Department of Pharmaceutics, School of Pharmacy, Key Laboratory of Smart Drug Delivery, Ministry of Education, Fudan University, Shanghai, 201203, P. R. China.
Department of Integrative Medicine, Huashan Hospital, Institutes of Integrative Medicine, Fudan University, Shanghai, 200040, P. R. China.
Nat Commun. 2024 Aug 30;15(1):7560. doi: 10.1038/s41467-024-51980-9.
Due to low success rates and long cycles of traditional drug development, the clinical tendency is to apply omics techniques to reveal patient-level disease characteristics and individualized responses to treatment. However, the heterogeneous form of data and uneven distribution of targets make drug discovery and precision medicine a non-trivial task. This study takes pyroptosis therapy for triple-negative breast cancer (TNBC) as a paradigm and uses data mining of a large TNBC cohort and drug databases to establish a biofactor-regulated neural network for rapidly screening and optimizing compound pyroptosis drug pairs. Subsequently, biomimetic nanococrystals are prepared using the preferred combination of mitoxantrone and gambogic acid for rational drug delivery. The unique mechanism of obtained nanococrystals regulating pyroptosis genes through ribosomal stress and triggering pyroptosis cascade immune effects are revealed in TNBC models. In this work, a target omics-based intelligent compound drug discovery framework explores an innovative drug development paradigm, which repurposes existing drugs and enables precise treatment of refractory diseases.

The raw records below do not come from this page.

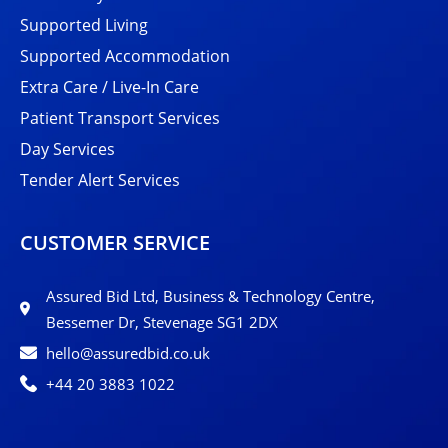
Supported Living
Supported Accommodation
Extra Care / Live-In Care
Patient Transport Services
Day Services
Tender Alert Services
CUSTOMER SERVICE
Assured Bid Ltd, Business & Technology Centre,
Bessemer Dr, Stevenage SG1 2DX
hello@assuredbid.co.uk
+44 20 3883 1022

由于传统药物开发的成功率低和周期长,临床倾向于应用组学技术来揭示患者水平的疾病特征和对治疗的个体化反应。然而,数据的异质性形式和目标的不均匀分布使得药物发现和精准医学成为一项艰巨的任务。本研究以三阴性乳腺癌 (TNBC) 的细胞焦亡治疗为例,通过对大型 TNBC 队列和药物数据库进行数据挖掘,建立了一个生物因子调控的神经网络,用于快速筛选和优化化合物细胞焦亡药物对。随后,使用米托蒽醌和藤黄酸的首选组合制备仿生纳米晶,用于合理的药物递送。在 TNBC 模型中揭示了所获得的纳米晶通过核糖体应激调节细胞焦亡基因和触发细胞焦亡级联免疫效应的独特机制。在这项工作中,基于靶标组学的智能化合物药物发现框架探索了一种创新的药物开发范例,重新利用现有药物并实现对难治性疾病的精确治疗。